After the close experience of Maria's Children Summer camp, I embarked to the majestic city of Saint Petersburg, formerly Lenningrad.  This city was rebuilt after WW2 all in the same style, with beautiful facades all lit up at night, large canals to walk along and stunning Roman Orthodox churches, which Russia is famous for.  I joined a large group of clowns all going to clown in the children's wards of hospitals, Lead by the lovely Anya, one of Maria's five daughters, all of whom are very involved with Maria's Children.

 This group was made up of: 15 American students and teachers from a college in Virginia, all doing a humanitarian mini mester abroad, a few other Russian clowns from Maria's Children, a French Canadian clown named Guillaume, a Portuguese clown named Joana (I name these two because the three of us as the rag tag members became quite close).  We all took the overnight to St. Petersburg, and embarked on a five day clown/food/adventure fest. During the day we dressed in our clown garb and went to a hospital a day, usually for around 1 1/12hrs.  They ranged from the parks outside hospitals to wards with children bed ridden, and all we really were doing was playing.  Playing with the kids, there parents and families.  Imagine being a parent and having a child confined to a hospital for weeks, months at a time.  We were the laughter distraction, the clown halftime show, and you can see the beautiful power of a laugh when it is on a kid that has not had many of late.  We would mime, and run around and giggle and hide, be as silly as we could.  Push around kids in wheel chairs, make faces with kids confined to bed, and generally just be a bunch of clowns.  You could hear laughter up and down the halls, from the floors below and above, in halls that generally laughter does not live.

We would leave these places sweaty and happy, astonished on what a gift of a few hours of silliness would be,  and spend our evenings strolling the streets, eating incredible food, most of which was Georgian, and drinking wine and beer.  Georgian food is like Eastern European comfort food, breads filled with egg and cheese, spinach and mushroom pate, and big dishes filled with roasted veggies, potato's and meats, easily some of the best food I have ever eaten.  I also had time to go check out the Hermatige Museum, one of the worlds largest, a collection of 30 Palaces holding Rembrants, Da Vinci's and Michelangelo's, Thousands of years of art, which we wandered for hours.  Despite warnings put out by the American Embassy that we were out during the high violence times of Russian Airforce and Naval celebration days, we met no hostility, and were generally met with open arms.

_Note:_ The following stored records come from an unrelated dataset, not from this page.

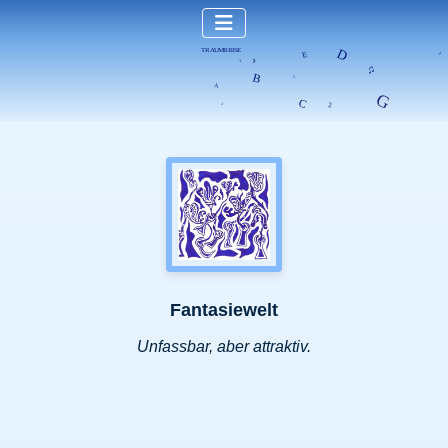
Fantasiewelt
Unfassbar, aber attraktiv.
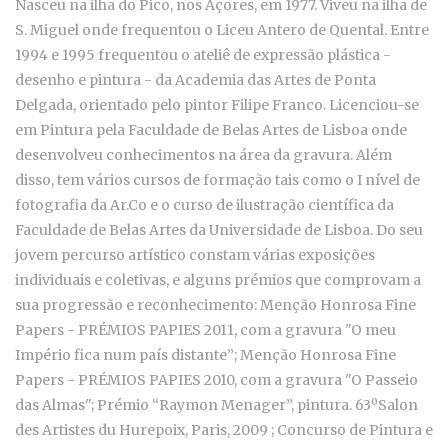
Nasceu na ilha do Pico, nos Açores, em 1977. Viveu na ilha de
S. Miguel onde frequentou o Liceu Antero de Quental. Entre
1994 e 1995 frequentou o ateliê de expressão plástica -
desenho e pintura - da Academia das Artes de Ponta
Delgada, orientado pelo pintor Filipe Franco. Licenciou-se
em Pintura pela Faculdade de Belas Artes de Lisboa onde
desenvolveu conhecimentos na área da gravura. Além
disso, tem vários cursos de formação tais como o I nível de
fotografia da Ar.Co e o curso de ilustração científica da
Faculdade de Belas Artes da Universidade de Lisboa. Do seu
jovem percurso artístico constam várias exposições
individuais e coletivas, e alguns prémios que comprovam a
sua progressão e reconhecimento: Menção Honrosa Fine
Papers - PRÉMIOS PAPIES 2011, com a gravura "O meu
Império fica num país distante”; Menção Honrosa Fine
Papers - PRÉMIOS PAPIES 2010, com a gravura "O Passeio
das Almas"; Prémio “Raymon Menager”, pintura. 63ºSalon
des Artistes du Hurepoix, Paris, 2009 ; Concurso de Pintura e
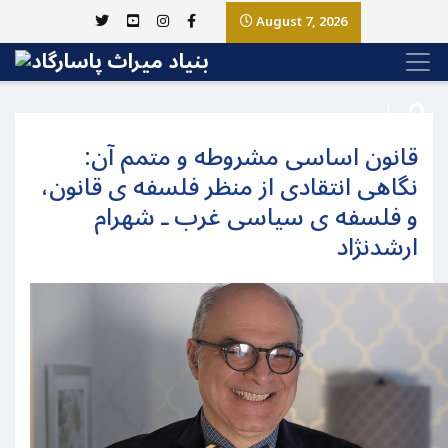
August 7, 2026
قانون اساسی مشروطه و متمم آن:
نگاهی انتقادی از منظر فلسفه ی قانون،
و فلسفه ی سیاسی غرب ـ شهرام
ارشدنژاد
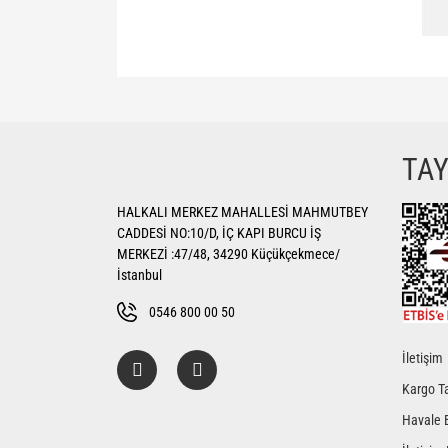
Bu ürünün fiyat bilgisi, resim, ürün açıklamalarında ve di
Görüş ve önerileriniz için teşekkür ederiz.
Ürün resmi kalitesiz, bozuk veya görüntülenemiyor.
TA
Ürün açıklamasında eksik bilgiler bulunuyor.
HALKALI MERKEZ MAHALLESİ MAHMUTBEY
Ürün bilgilerinde hatalar bulunuyor.
CADDESİ NO:10/D, İÇ KAPI BURCU İŞ
Ürün fiyatı diğer sitelerden daha pahalı.
MERKEZİ :47/48, 34290 Küçükçekmece/
Bu ürüne benzer farklı alternatifler olmalı.
İstanbul
0546 800 00 50
İletişim
Kargo Ta
Havale 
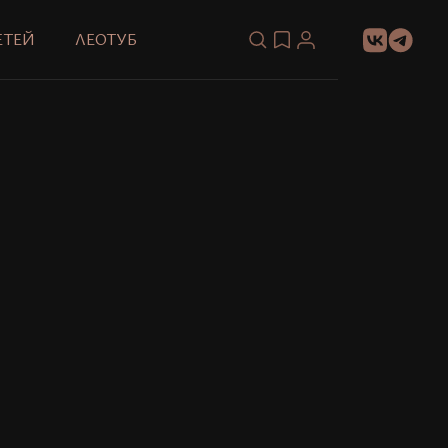
ЕТЕЙ
ЛЕОТУБ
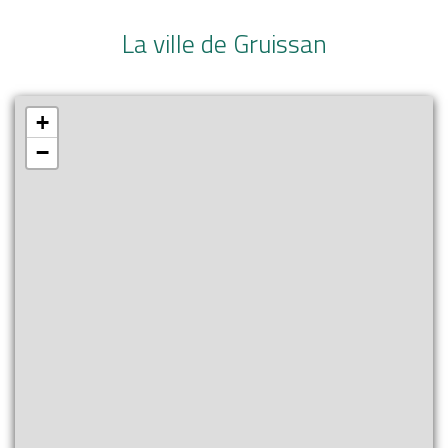
La ville de Gruissan
+
−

We celebrated at a bar called the New Years Club, were every night at 12 they celebrate Russian style new years, champagne is passed and everyone wears bunny ears.  The time here was still so surrounded by a wave of magic, and as it came to an end there were even more hugs and tears of goodbye.  Anya, Guillaume, Joana and I said goodbye the group and we all headed back to Moscow, where we spent the next couple of days hanging out with Olga (another daughter of Maria) and her boyfriend Martin (a Maria's children volunteer).  They introduced me to new friends and took me to The Garage a peculiar yet awesome modern museum in Moscow.  Following more Georgian food my final night in the city, more lovely goodbyes and waves as I departed For Germany Via Istanbul to visit my friend Vanessa.

That all of this, was encompassed in less than three weeks is mind blowing.  I have always struggled with the concept of time, it's impossible to grasp.  So much of my meditation has been spent helping me enjoying the present moment, and I have never felt more able than now. As I sat on a layover in a cafe in the Istanbul Airport, drinking Turkish coffee and eating Turkish delights, I marveled at how one can not bottle or take an experience with you.  The memories change with time, details leave me but the feelings that I have experienced of different places and people all remain, thank you all for the gifts of a million and one beautiful feelings.